Thinking about what could be possible in other worlds that may not be possible in our own is a thought that intrigues me.
I believe sci-fi shows and movies also share this thought. Movies like "Star Trek" and "Star Wars" push the boundaries of what we think is possible and apply how we would react in those scenarios. Granted, some of the things in those movies and shows are the creators' imagination at work, but if you look at the original "Star Trek" and compare the time it was originally released to now, you will find cell phones and artificial intelligence aren't sci-fi anymore — it's a part of our daily life.
So it's not entirely crazy to imagine that kind of possibility.

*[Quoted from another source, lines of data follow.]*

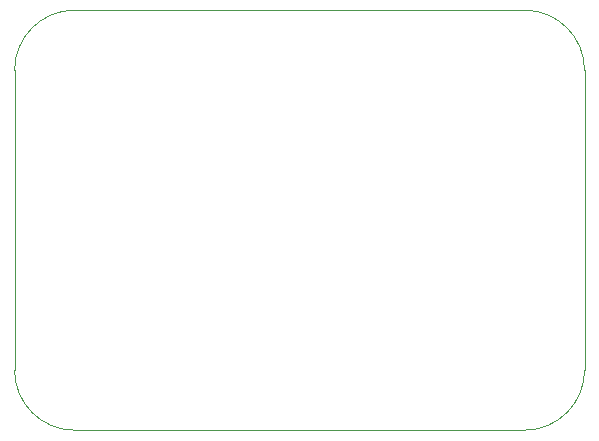
<source format=gbr>
%TF.GenerationSoftware,KiCad,Pcbnew,8.0.5*%
%TF.CreationDate,2024-09-27T19:14:55-05:00*%
%TF.ProjectId,pcb.pro,7063622e-7072-46f2-9e6b-696361645f70,rev?*%
%TF.SameCoordinates,Original*%
%TF.FileFunction,Profile,NP*%
%FSLAX46Y46*%
G04 Gerber Fmt 4.6, Leading zero omitted, Abs format (unit mm)*
G04 Created by KiCad (PCBNEW 8.0.5) date 2024-09-27 19:14:55*
%MOMM*%
%LPD*%
G01*
G04 APERTURE LIST*
%TA.AperFunction,Profile*%
%ADD10C,0.050000*%
%TD*%
G04 APERTURE END LIST*
D10*
X175260000Y-93980000D02*
X175260000Y-68580000D01*
X218440000Y-99060000D02*
X180340000Y-99060000D01*
X223520000Y-68580000D02*
X223520000Y-93980000D01*
X175260000Y-68580000D02*
G75*
G02*
X180340000Y-63500000I5080000J0D01*
G01*
X180340000Y-99060000D02*
G75*
G02*
X175260000Y-93980000I0J5080000D01*
G01*
X223520000Y-93980000D02*
G75*
G02*
X218440000Y-99060000I-5080000J0D01*
G01*
X218440000Y-63500000D02*
G75*
G02*
X223520000Y-68580000I0J-5080000D01*
G01*
X180340000Y-63500000D02*
X218440000Y-63500000D01*
M02*

</source>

I get a kick out of wondering what life could be if we found out we are not alone. I lean on the side of we are not alone. I think it's naive to think we're the only species that can exist on a planet, when we haven't had the chance to even visit another planet outside our own solar system, let alone our galaxy.
Plus, I think it would be kind of disheartening to learn there's nothing else out in the cosmos.
To think this — a place where we are divided on almost every issue and things like war and poverty plague us as a species — is all there is, is not the end game I would want for anyone or any species.
But, on the off chance that is the case, and we are alone, maybe we can figure out some of those issues. One can only hope.
I guess I'll sit back and enjoy the music while we figure it out.